▸ Action item: Below are the records. Retype, exactly, the lines from the first through the line with "left hip: (592, 413, 1)", and leave out the pictures.

○ ○ ○ ○ ○

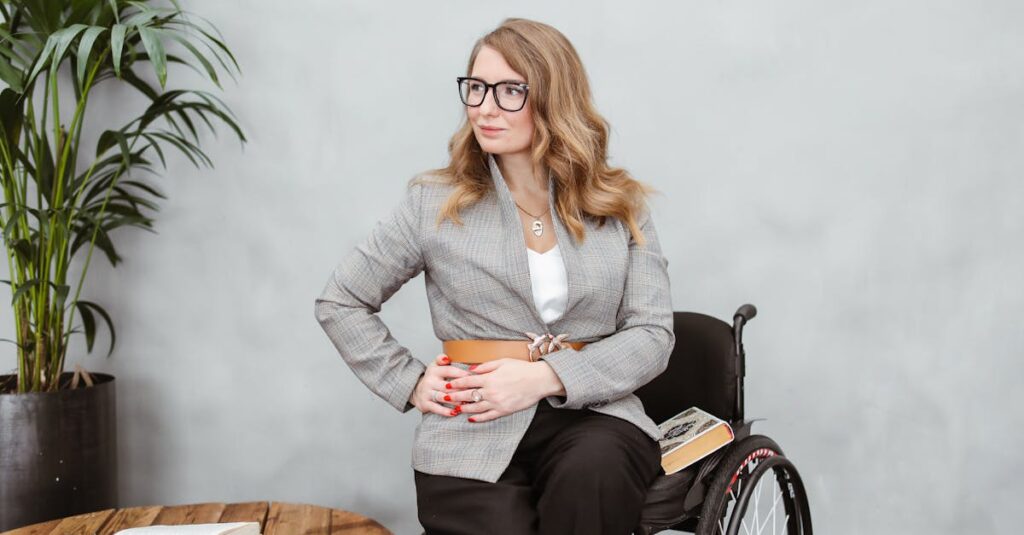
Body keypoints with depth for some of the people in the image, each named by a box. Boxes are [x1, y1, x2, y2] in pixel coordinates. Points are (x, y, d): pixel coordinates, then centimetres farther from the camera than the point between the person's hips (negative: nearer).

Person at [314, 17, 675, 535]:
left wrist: (545, 378, -12)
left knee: (592, 471, -33)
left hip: (592, 413, 1)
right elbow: (339, 304, 12)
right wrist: (411, 383, 0)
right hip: (473, 433, -1)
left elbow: (652, 334, 1)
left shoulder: (621, 206, 8)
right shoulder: (434, 203, 6)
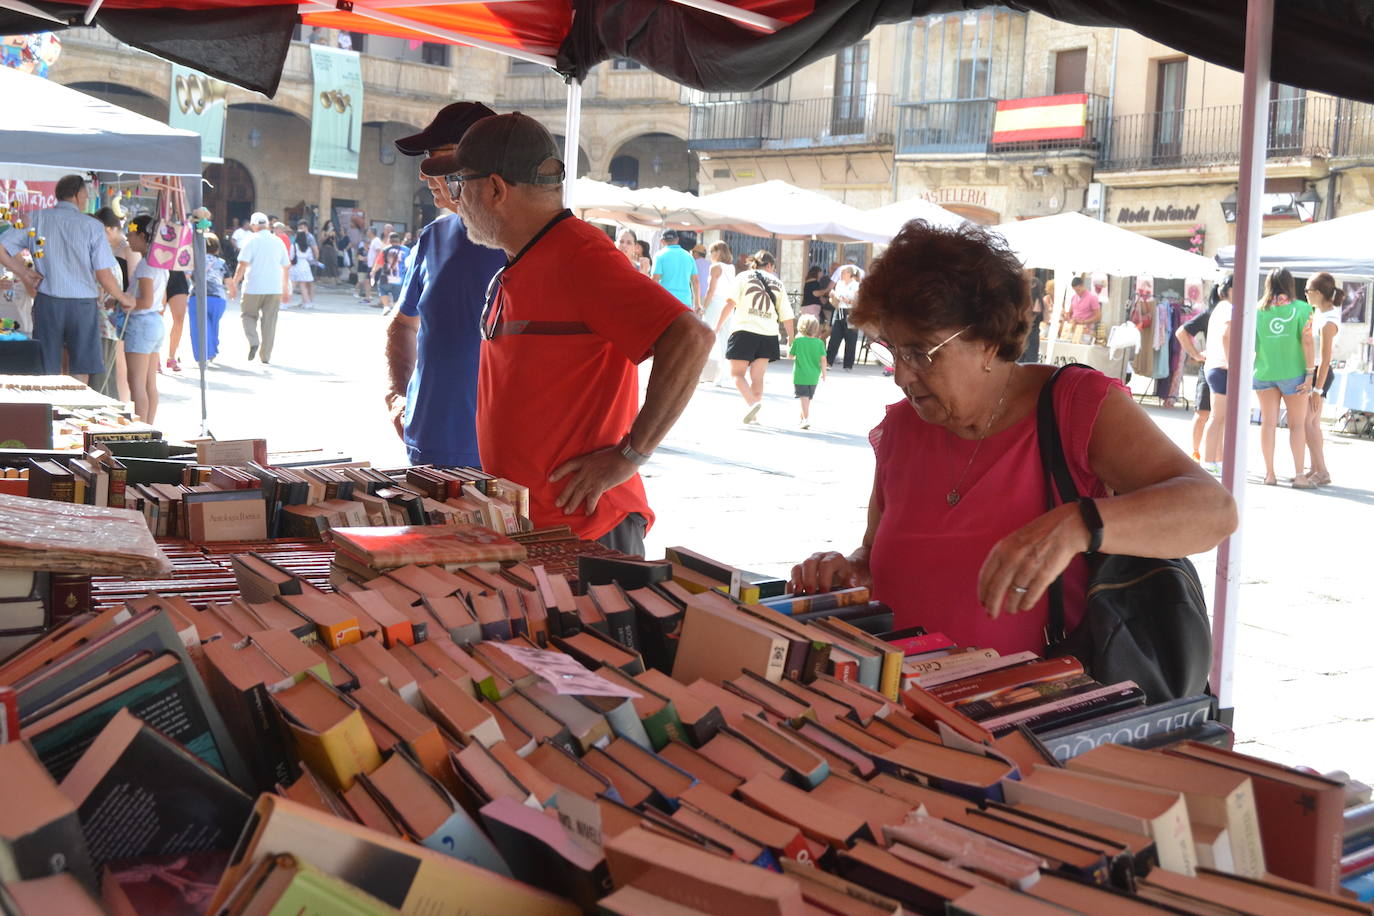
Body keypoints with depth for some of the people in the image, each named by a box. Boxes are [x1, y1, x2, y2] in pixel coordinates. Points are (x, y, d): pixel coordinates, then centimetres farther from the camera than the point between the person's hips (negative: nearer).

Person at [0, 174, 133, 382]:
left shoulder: (36, 218, 4)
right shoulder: (91, 226, -3)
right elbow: (104, 276, -6)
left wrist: (23, 274, 9)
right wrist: (123, 299, 10)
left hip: (47, 302, 2)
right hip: (83, 304, -2)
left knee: (47, 375, 7)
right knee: (80, 375, 4)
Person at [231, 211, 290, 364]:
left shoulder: (252, 240, -4)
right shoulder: (278, 241, 10)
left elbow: (243, 264, -12)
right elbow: (286, 267, 15)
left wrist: (234, 283, -5)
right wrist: (286, 289, 23)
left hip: (254, 287, -3)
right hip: (274, 288, 3)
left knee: (248, 315, 13)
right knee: (270, 321, 6)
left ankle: (253, 342, -10)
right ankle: (266, 356, 8)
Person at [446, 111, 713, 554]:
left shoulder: (579, 257, -16)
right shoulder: (515, 270, 16)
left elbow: (690, 339, -25)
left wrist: (630, 455, -21)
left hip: (583, 528, -9)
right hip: (517, 526, 9)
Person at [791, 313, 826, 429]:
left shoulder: (797, 340, -7)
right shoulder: (819, 342, -2)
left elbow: (791, 356, 2)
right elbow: (823, 359, -4)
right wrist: (824, 373, 6)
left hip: (800, 375, -3)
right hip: (814, 376, 3)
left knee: (804, 397, -6)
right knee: (808, 398, 18)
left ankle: (806, 419, -18)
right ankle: (803, 417, 32)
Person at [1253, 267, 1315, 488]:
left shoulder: (1258, 310, 1)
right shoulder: (1300, 308, -6)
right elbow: (1307, 342, -10)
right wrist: (1310, 373, -8)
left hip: (1264, 372, 2)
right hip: (1292, 373, -2)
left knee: (1268, 423, 8)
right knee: (1297, 424, 5)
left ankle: (1269, 473, 8)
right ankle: (1299, 475, 1)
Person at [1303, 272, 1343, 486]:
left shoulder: (1328, 323, -22)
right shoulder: (1321, 311, 5)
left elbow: (1325, 360, -23)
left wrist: (1317, 390, -22)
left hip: (1319, 373, -9)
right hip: (1310, 371, 9)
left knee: (1305, 422, -10)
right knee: (1313, 423, 13)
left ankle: (1322, 472, -10)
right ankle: (1316, 469, 18)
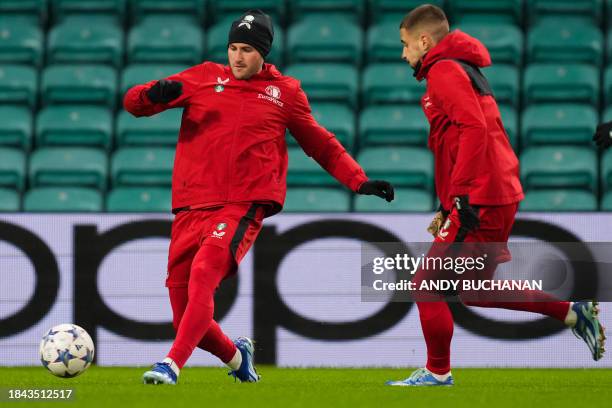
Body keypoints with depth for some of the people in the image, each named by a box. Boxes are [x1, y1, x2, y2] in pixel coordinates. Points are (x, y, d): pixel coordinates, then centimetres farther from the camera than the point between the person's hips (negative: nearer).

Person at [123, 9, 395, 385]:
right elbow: (133, 103, 11)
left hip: (243, 208, -3)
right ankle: (235, 355, 34)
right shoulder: (204, 78, 13)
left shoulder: (285, 92, 11)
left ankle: (173, 364, -37)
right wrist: (156, 94, -12)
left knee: (203, 274, -31)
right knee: (185, 319, 4)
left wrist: (360, 182, 13)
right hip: (192, 207, 3)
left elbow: (322, 144, 23)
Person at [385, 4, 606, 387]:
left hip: (479, 203, -10)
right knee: (475, 290, 18)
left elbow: (474, 129, -22)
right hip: (499, 197, 10)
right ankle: (573, 312, 16)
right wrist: (448, 207, 25)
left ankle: (438, 373, 6)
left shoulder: (444, 70, -9)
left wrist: (461, 197, -25)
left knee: (428, 283, -2)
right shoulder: (463, 70, 22)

○ ○ ○ ○ ○

▸ Response area:
Body keypoints with depth for some of the people in the image, each named by a box. Boxes are [x1, y1, x2, y2] in pixel coordinates. Points are (x, y, d): pixel coordinates, then centimetres farther from the camera than the point between the person's hips (negative: nearer).

Person at [314, 17, 675, 535]:
left wrist: (545, 378, -12)
left knee: (592, 471, -33)
left hip: (592, 413, 1)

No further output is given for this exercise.